- **Selected extract**:

================

It was evident Habbaniyah held potential, if only as a destination for domestic tourists.
It was also obvious that Anbar would struggle, perhaps indefinitely, to shed its association with the horrors of its recent past. “Why would anyone go on holiday to or invest in that hellhole?” shrieked online criticism of any discussion around Iraq’s tourism aspirations.
This reaction struck me as unfair and unhelpful. I felt defensive of the families on Habbaniyah’s beach. People have a natural instinct to seek enjoyment – particularly so after suffering the ravages of war. Improvements in security, though incremental, had freed many Iraqis to turn their thoughts to leisure and enjoy the niceties of life again. Western keyboard warriors could turn their noses up at that idea if they wanted to, but who did such cynicism – such sneering – really serve?
Tragically, the cynics won out, at least for a time.
By 2013, Anbar was back in the news for all the wrong reasons and back on the brink of an abyss. Sectarian tensions were firing up again and, as had happened a decade before, would be exploited in horrific fashion by a barbaric terror group.
After a brutal bombardment and ferocious fighting that wrecked the still-recovering city all over again, Ramadi, the capital of Anbar, fell to Islamic State of Iraq and Syria (ISIS) in May 2015.
Habbaniyah Tourism Village, meanwhile, had been turned into a makeshift refugee camp, with 24,000 displaced people living in tents or camped out in abandoned beach chalets or empty resort rooms. There was no electricity or running water and very little food. Many of them had walked hours, risking their lives with every step, to get there. Maybe some of the very same families I had seen picnicking at the waterfront only a few years before were now huddled up there in squalid conditions – back in their tragic roles as war victims. If anything symbolised the brutal death of the dreams of rebuilding Anbar into a peaceful, prosperous place, it was that desperate image.
ISIS managed to take over roughly one-third of Iraqi territory before it was all over. Veritable victory over the group would not come until late 2017. By then thousands of people had been killed, hundreds of thousands displaced, many others enslaved. Anbar again lay in ruins, and the long, slow climb back to normality, and security, began anew.

================

- **Source material**:
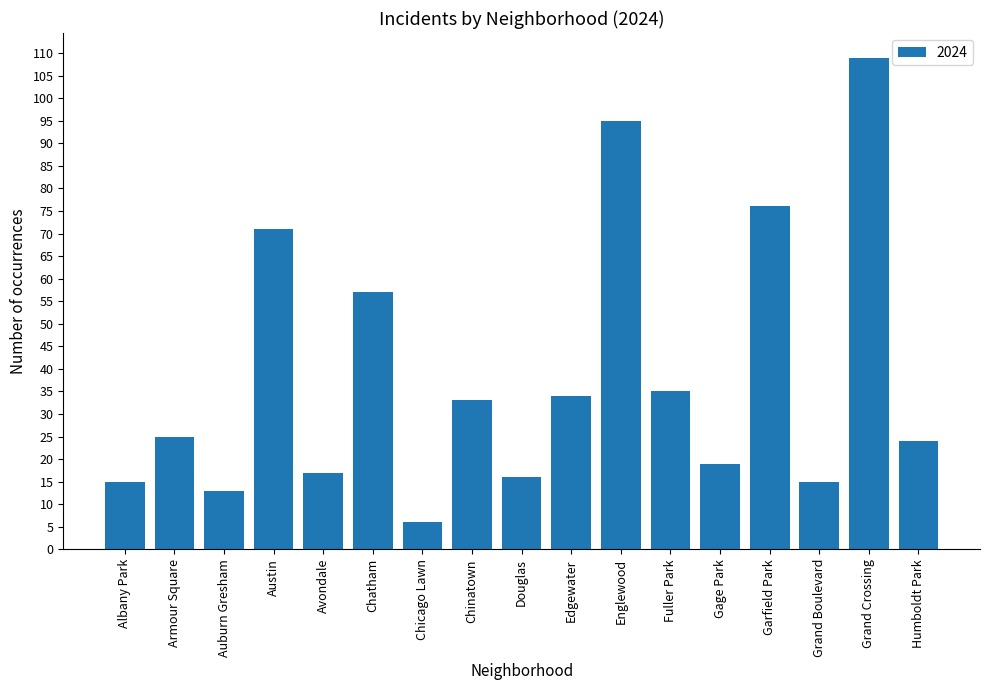

What is the value of the 11th bar from the left?

95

================

- **Aim of the exercise**: Pick up the passage about Habbaniyah and Anbar right after its final sentence and keep writing it.

- **Exercise result**:
Habbaniyah reopened to tourists in 2018. It now attracts an estimated 10,000 visitors per year.
Ukraine to tread the same path?
There are parallels, and potential glimpses of the future, for another country with factional politics that has been pilliored by outside influences throughout its history and then invaded by a major power.
Let us hope Ukraine avoids the military defeat and occupation followed by years of insurgency and bloodshed that blighted Iraq. However, in the event of victory, Ukraine will turn its energies quickly to reconstruction, a mammoth task that will require the participation of foreign investors and the support of the international community. The country will need not just capital but also tourists, and a reboot of the visitor economy. That requires an open-mindedness on the part of outsiders.
After a place has dominated international headlines for all the wrong reasons, it takes a long time for the rest of the world to associate it with anything else. It is important to recognise the full impact of war, on places and people. Security considerations are of course important for tourists as well as investors, but if we typecast the people as perma-victims and just write war-torn countries off entirely, we do them a massive disservice.
The very best thing we can do for Ukraine’s war-scarred citizens in the post-war era would be to think of them as much more than that. Everyone deserves their day at the beach.